The one-bead-one-compound (OBOC) combinatorial library method was invented by Kit Lam to identify cancer cell surface targeting ligands (Peng L et al. Nat. Chem. Biol. 2006, Aina OH et al., Mol. Pharm. 2007). Using this method, LLP2A, a ligand against activated a4b1 integrin, was discovered that targets malignant lymphoma with high affinity and specificity (Peng L et al., Mol Cancer Ther. 2008). We tested whether childhood acute lymphoblastic leukemia (ALL) cells expressed activated a4b1 integrin and bound to LLP2A using primary leukemia cells and leukemia cells engrafted in NOD/SCID/IL2Rg null (NSG) mice.

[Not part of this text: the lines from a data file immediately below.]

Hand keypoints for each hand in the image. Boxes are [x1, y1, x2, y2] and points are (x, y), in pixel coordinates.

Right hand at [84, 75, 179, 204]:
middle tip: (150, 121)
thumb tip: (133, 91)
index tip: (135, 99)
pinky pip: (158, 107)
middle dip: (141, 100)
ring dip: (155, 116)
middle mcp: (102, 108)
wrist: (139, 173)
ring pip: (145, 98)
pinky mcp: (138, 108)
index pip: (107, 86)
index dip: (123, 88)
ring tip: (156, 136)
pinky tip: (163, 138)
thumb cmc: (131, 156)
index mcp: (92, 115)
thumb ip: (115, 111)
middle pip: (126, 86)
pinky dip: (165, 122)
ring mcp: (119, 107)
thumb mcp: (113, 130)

Expression of activated a4b1 integrin was observed in three primary leukemia samples (1 T-ALL, 1 precursor B (preB) ALL, and 1 relapsed preB ALL) by the rainbow beads (color-coded polystyrene bead mixture displaying unique ligands against known receptors such as a4b1, a3b1, avb3, a5b1 integrins (Luo J et al., J. Comb. Chem. 2008). To quantify activated a4b1 integrin expression, primary leukemia cells were analyzed by flow cytometry using biotinylated LLP2A/streptavidin-PE. Nine samples (7 preB ALL and 2 relapsed preB ALL) were analyzed. All samples, except for one relapsed preB ALL sample, showed expression of activated a4b1 integrin at different levels. In order to determine the specificity of activated a4b1 integrin expression, hematopoietic stem cells from three normal bone marrow (BM) samples were analyzed and showed very low levels of activated a4b1 integrin expression. Furthermore, we have identified 32 analogues of LLP2A using three fresh preB ALL samples to screen two LLP2A-focused libraries. Peptide microarrays using a polystyrene slide coated with neutravidin and biotinylated ligands will be prepared with these analogues. We will determine the binding affinity and specificity of these analogues to a series of primary ALL cells. Binding specificity to leukemia cells will be determined by excluding ligands which bind to normal hematopoietic progenitor (CD34) cells. The property of the selected ligands will be tested in vivo using NSG mice engrafted with primary ALL cells. Updated results with these new ligands will be presented at the meeting.